Copy everything in the data below exactly except the pictures.

§

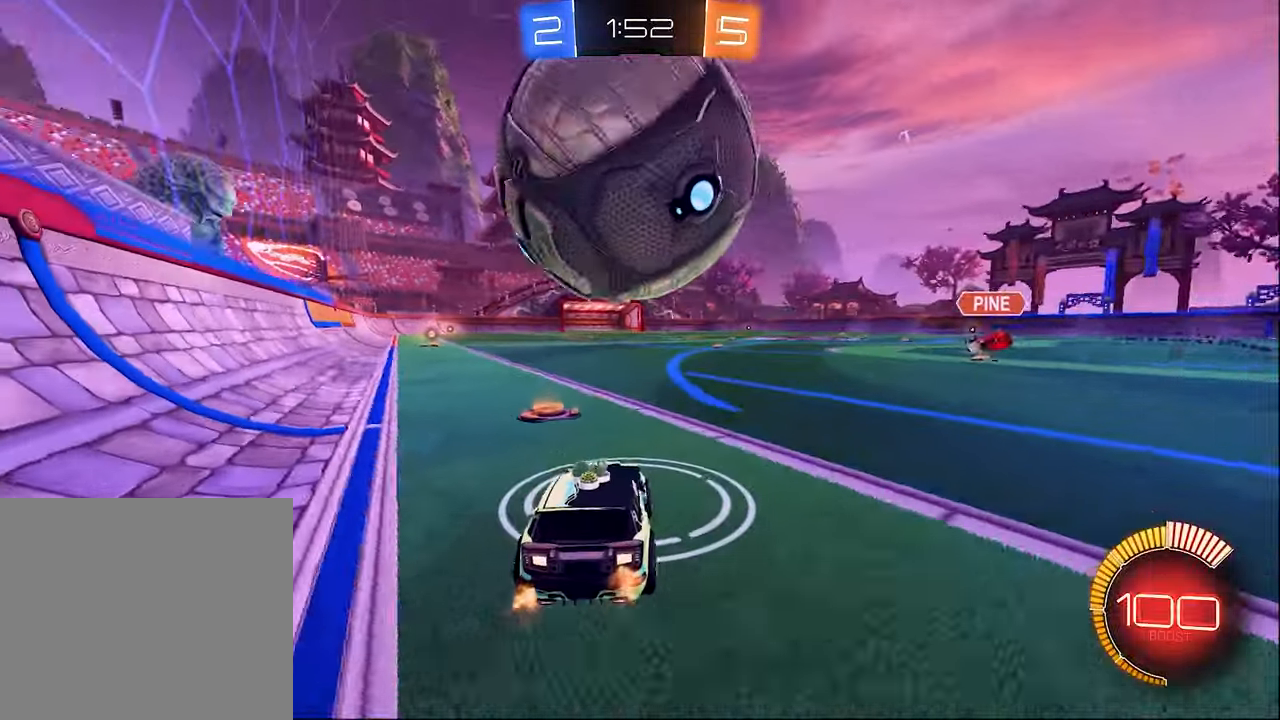
{"buttons": ["R2"], "left_stick": "center", "right_stick": "center", "events": [[84, "left_stick", "center"], [250, "R2", "down"], [367, "left_stick", "right"], [417, "left_stick", "center"]]}
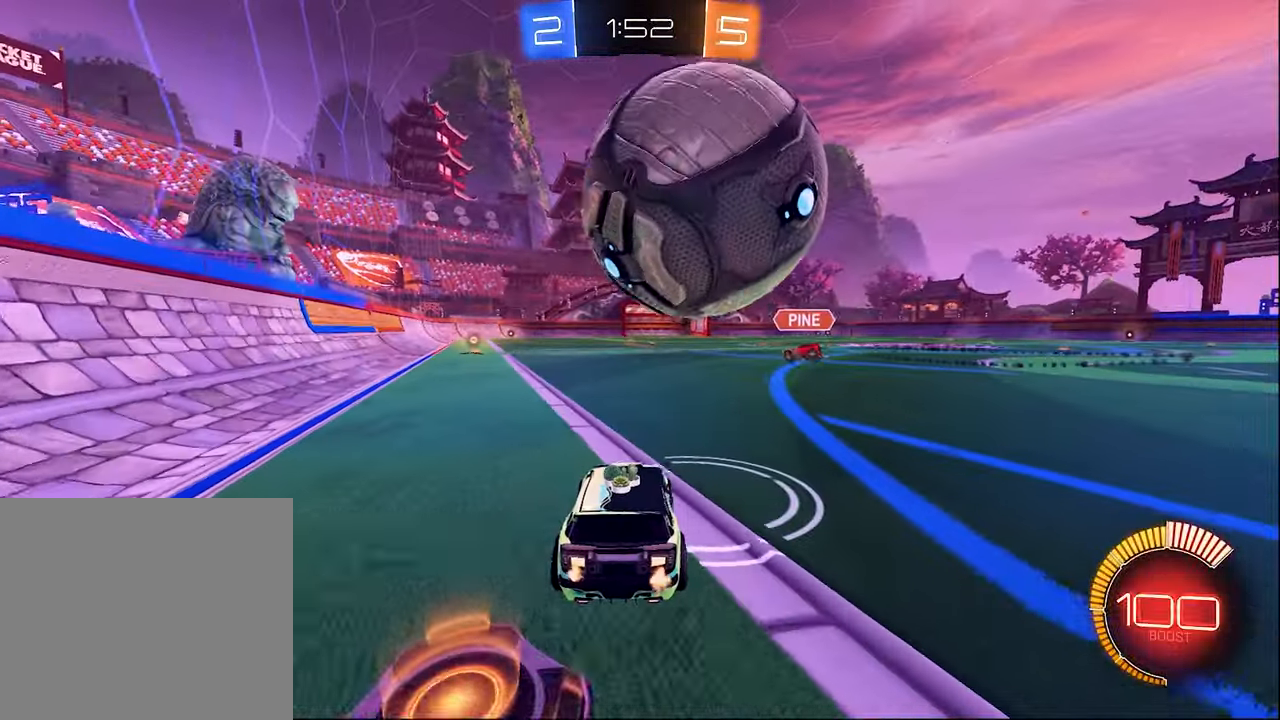
{"buttons": ["R2"], "left_stick": "center", "right_stick": "center", "events": [[50, "left_stick", "right"], [117, "left_stick", "center"], [184, "R2", "up"], [350, "R2", "down"]]}
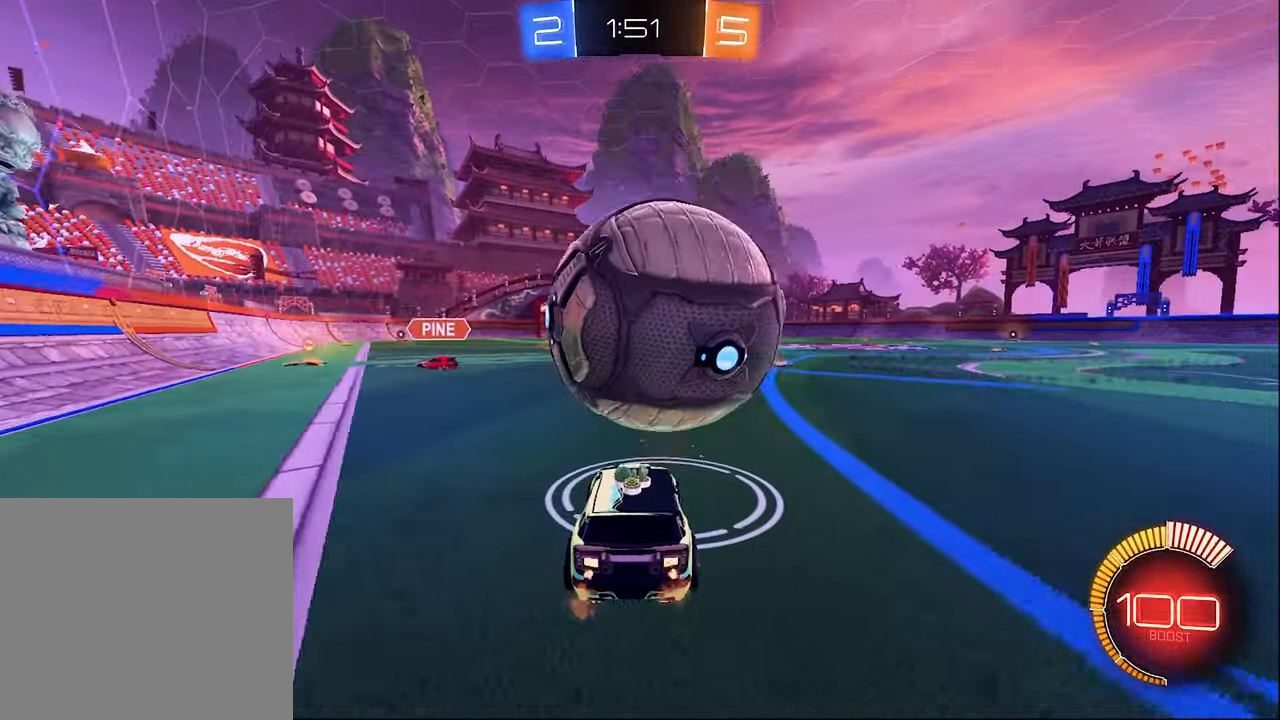
{"buttons": ["R2"], "left_stick": "left", "right_stick": "center", "events": [[84, "B", "down"], [284, "left_stick", "right"], [350, "left_stick", "center"], [367, "B", "up"], [467, "left_stick", "left"]]}
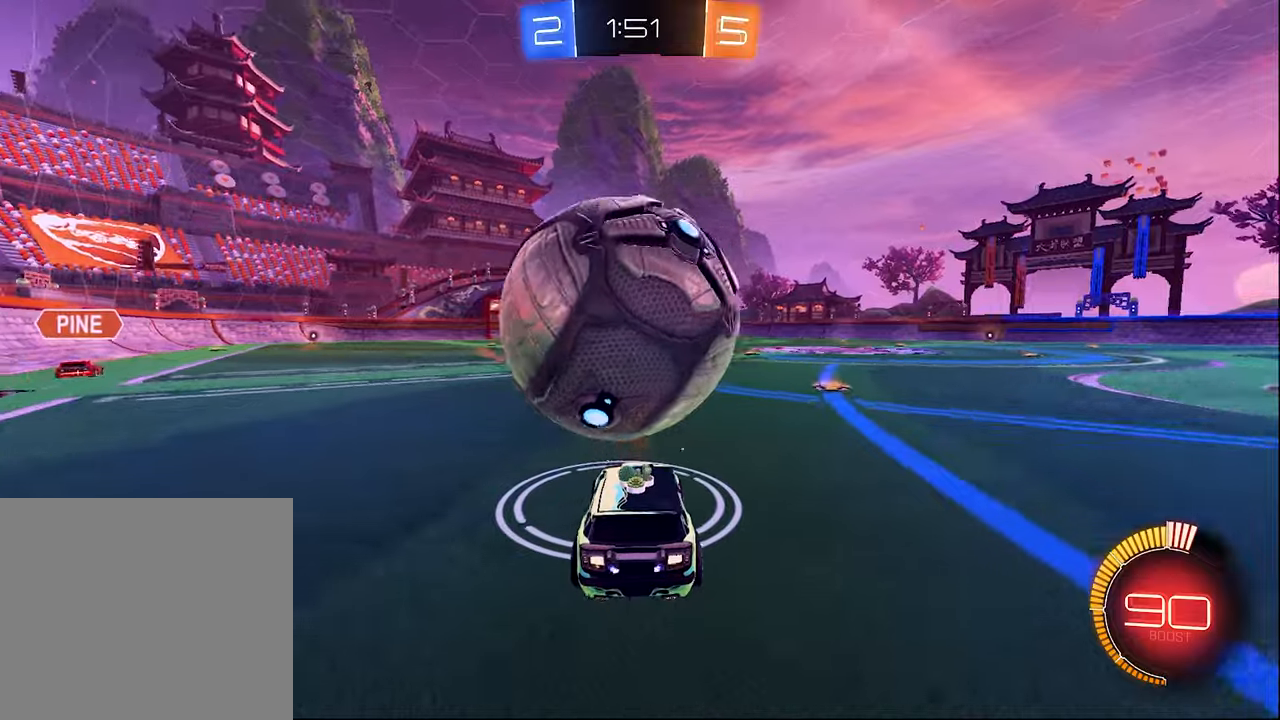
{"buttons": ["R2"], "left_stick": "center", "right_stick": "center", "events": [[84, "left_stick", "center"], [167, "B", "down"], [334, "B", "up"]]}
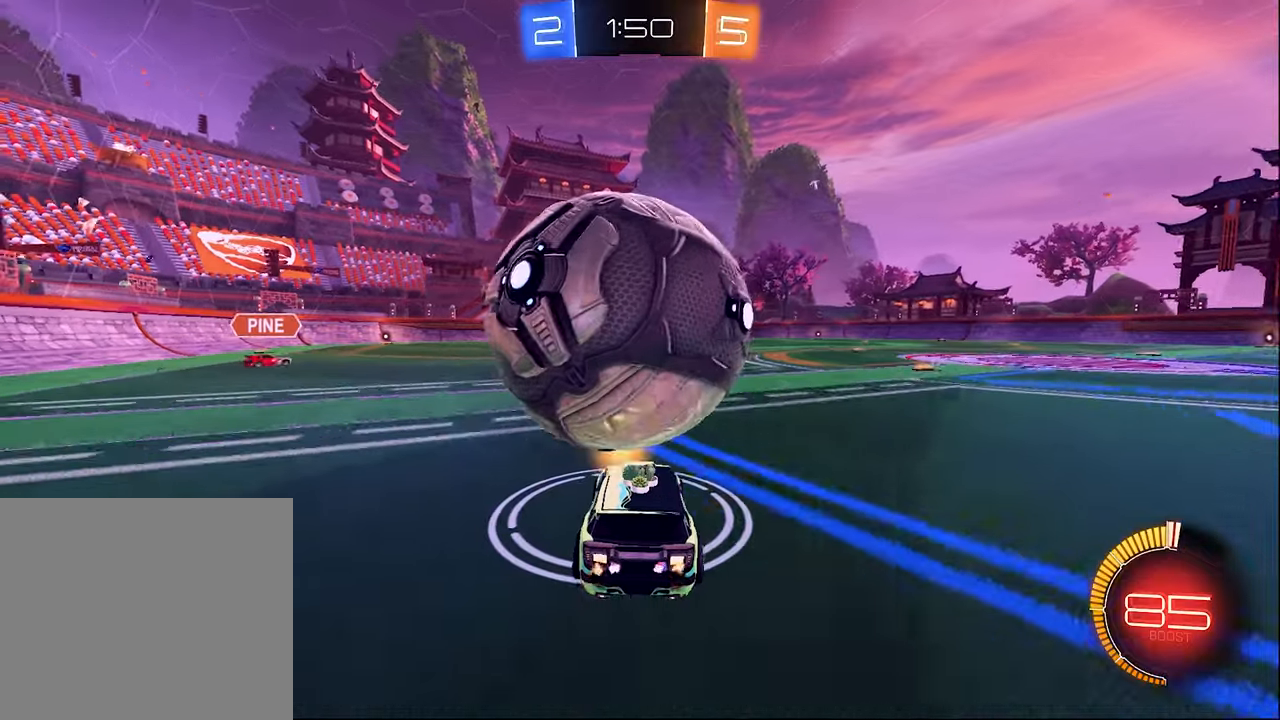
{"buttons": ["R2"], "left_stick": "center", "right_stick": "center", "events": [[317, "A", "down"], [317, "left_stick", "down"], [450, "left_stick", "center"], [467, "A", "up"]]}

§

=== Output for this exercise ===
{"buttons": ["R2"], "left_stick": "center", "right_stick": "center", "events": [[84, "left_stick", "center"], [250, "R2", "down"], [367, "left_stick", "right"], [417, "left_stick", "center"]]}
{"buttons": ["R2"], "left_stick": "center", "right_stick": "center", "events": [[50, "left_stick", "right"], [117, "left_stick", "center"], [184, "R2", "up"], [350, "R2", "down"]]}
{"buttons": ["R2"], "left_stick": "left", "right_stick": "center", "events": [[84, "B", "down"], [284, "left_stick", "right"], [350, "left_stick", "center"], [367, "B", "up"], [467, "left_stick", "left"]]}
{"buttons": ["R2"], "left_stick": "center", "right_stick": "center", "events": [[84, "left_stick", "center"], [167, "B", "down"], [334, "B", "up"]]}
{"buttons": ["R2"], "left_stick": "center", "right_stick": "center", "events": [[317, "A", "down"], [317, "left_stick", "down"], [450, "left_stick", "center"], [467, "A", "up"]]}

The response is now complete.